● **TASK DIRECTIONS**: Give back an exact copy of the listing that follows, without the pictures.

● **DATA SEGMENT**:

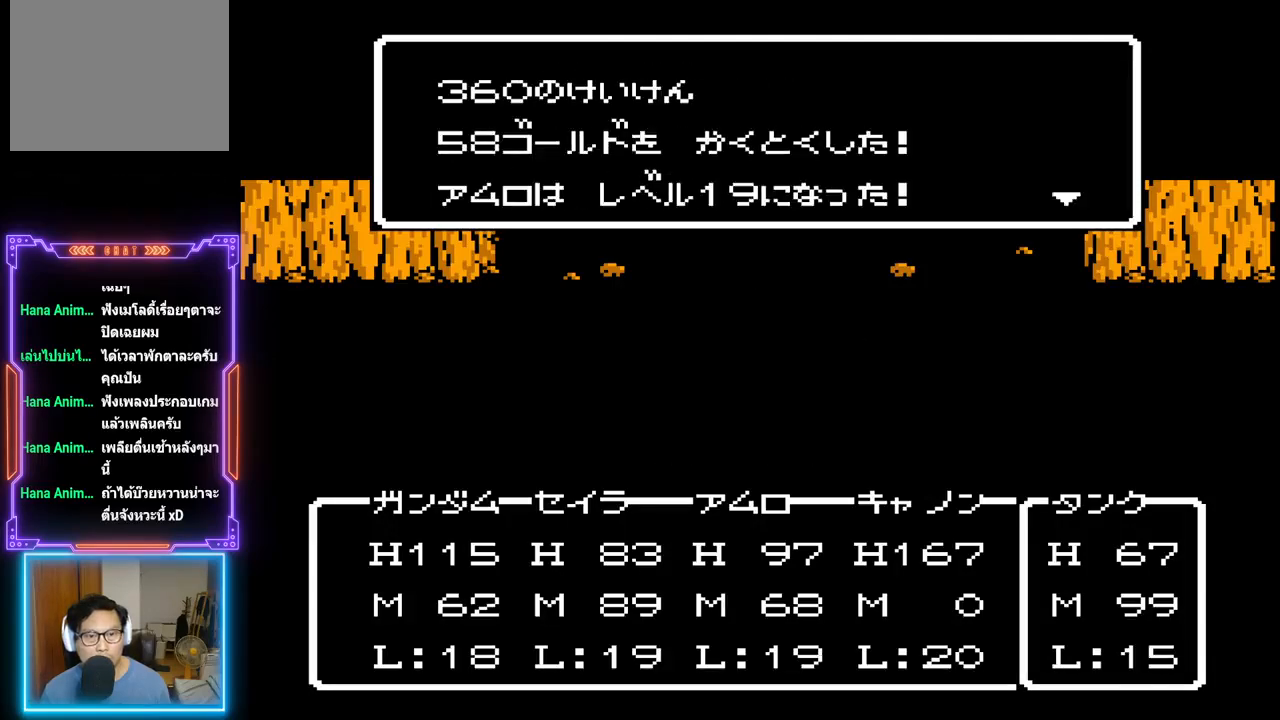
{"buttons": ["CIRCLE"], "events": [[283, "CIRCLE", "down"]]}
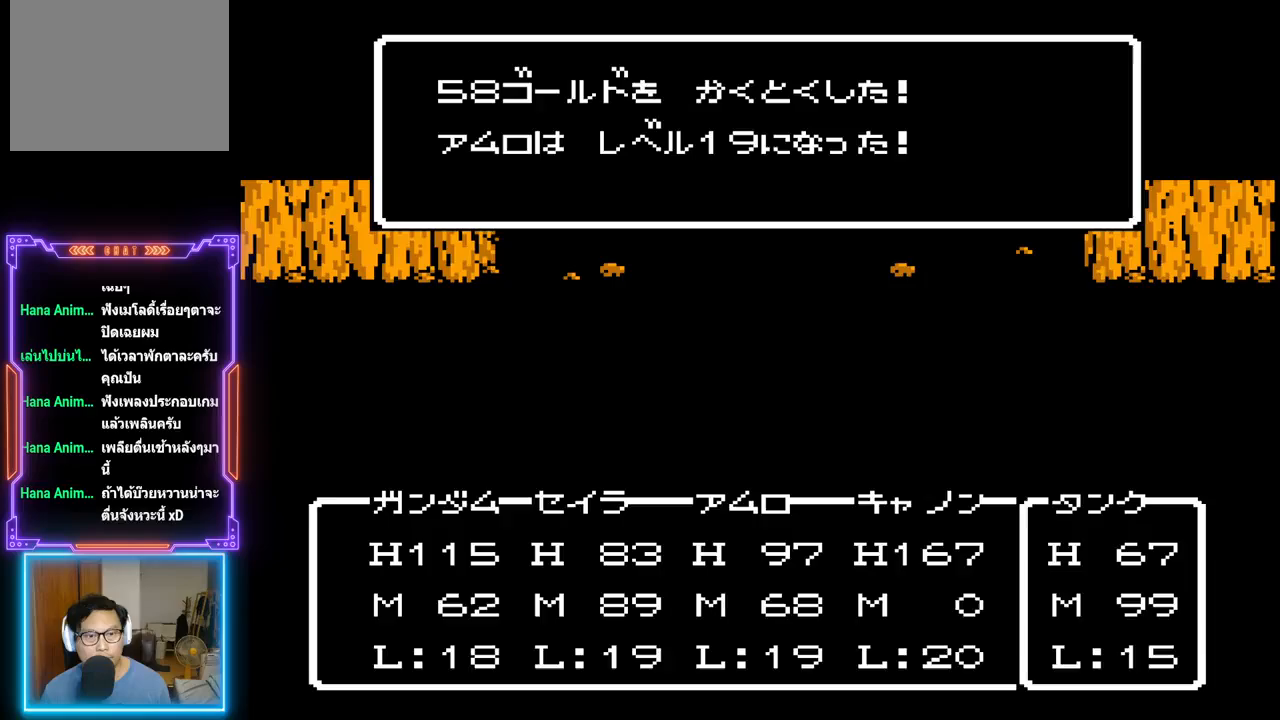
{"buttons": ["CIRCLE"], "events": [[17, "CIRCLE", "up"], [350, "CIRCLE", "down"]]}
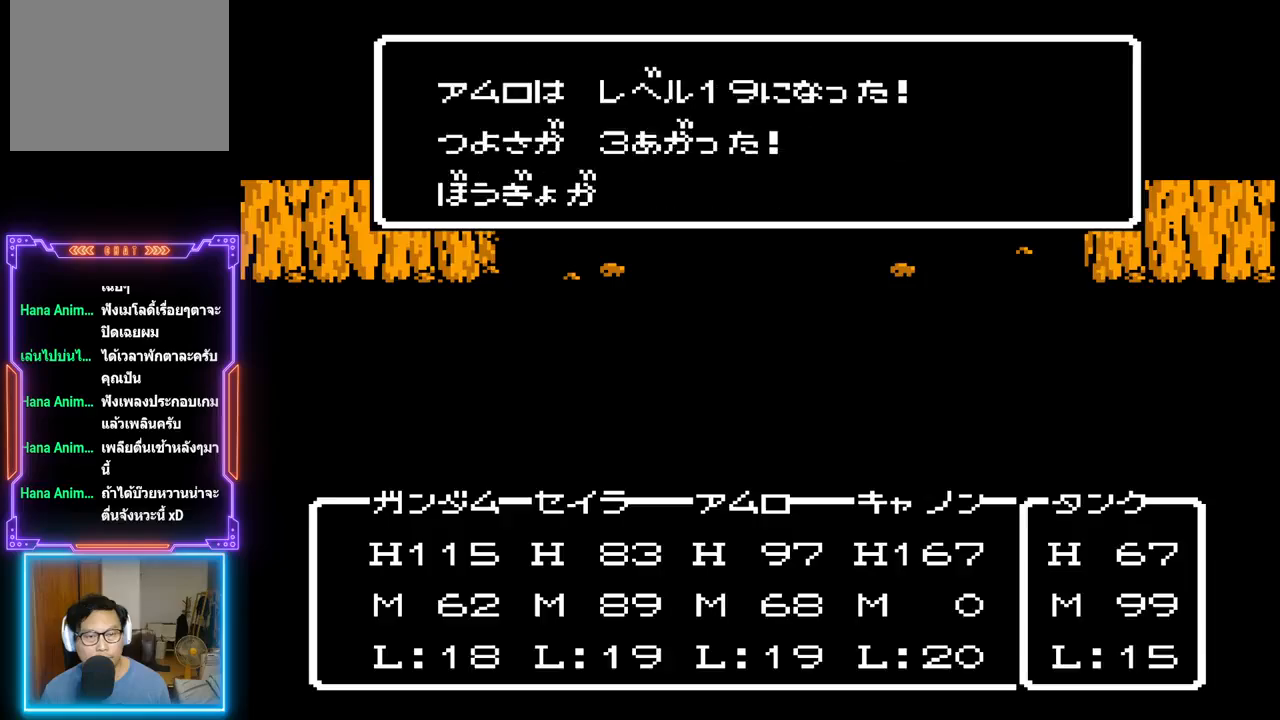
{"buttons": ["TRIANGLE"], "events": [[100, "CIRCLE", "up"], [283, "TRIANGLE", "down"]]}
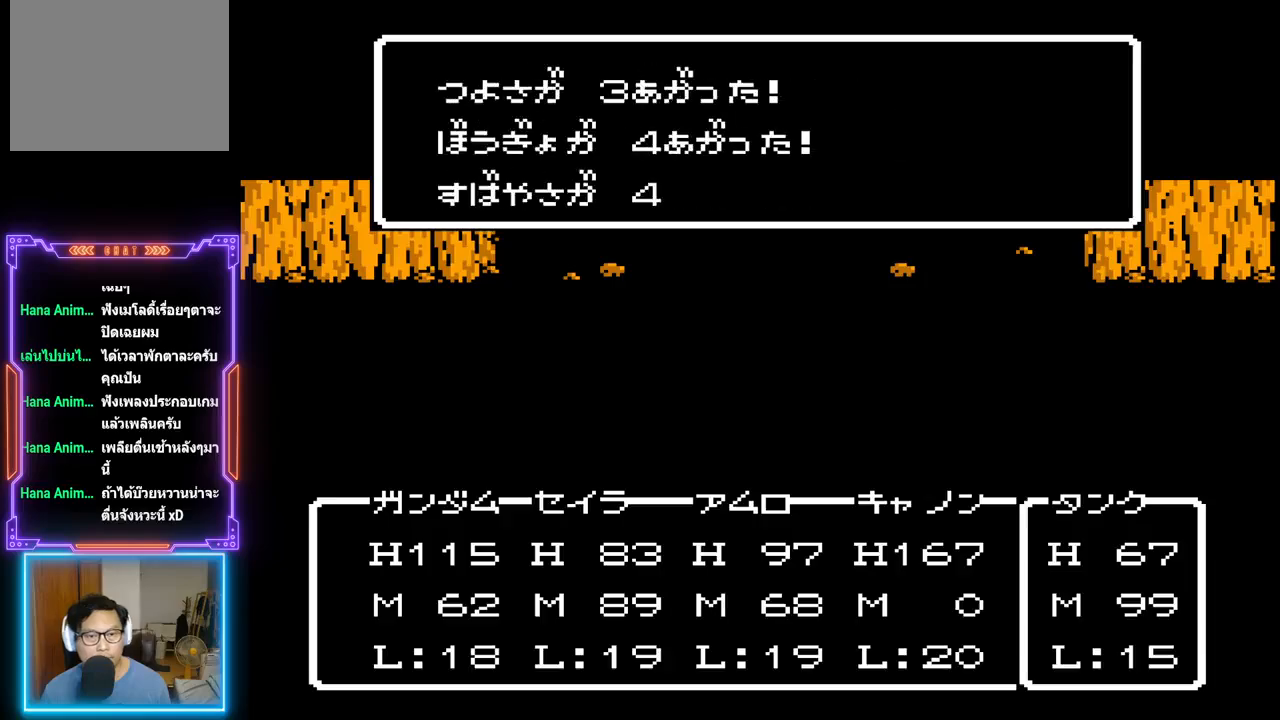
{"buttons": ["TRIANGLE"], "events": []}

● **SOLUTION TO THIS EXERCISE**:
{"buttons": ["CIRCLE"], "events": [[283, "CIRCLE", "down"]]}
{"buttons": ["CIRCLE"], "events": [[17, "CIRCLE", "up"], [350, "CIRCLE", "down"]]}
{"buttons": ["TRIANGLE"], "events": [[100, "CIRCLE", "up"], [283, "TRIANGLE", "down"]]}
{"buttons": ["TRIANGLE"], "events": []}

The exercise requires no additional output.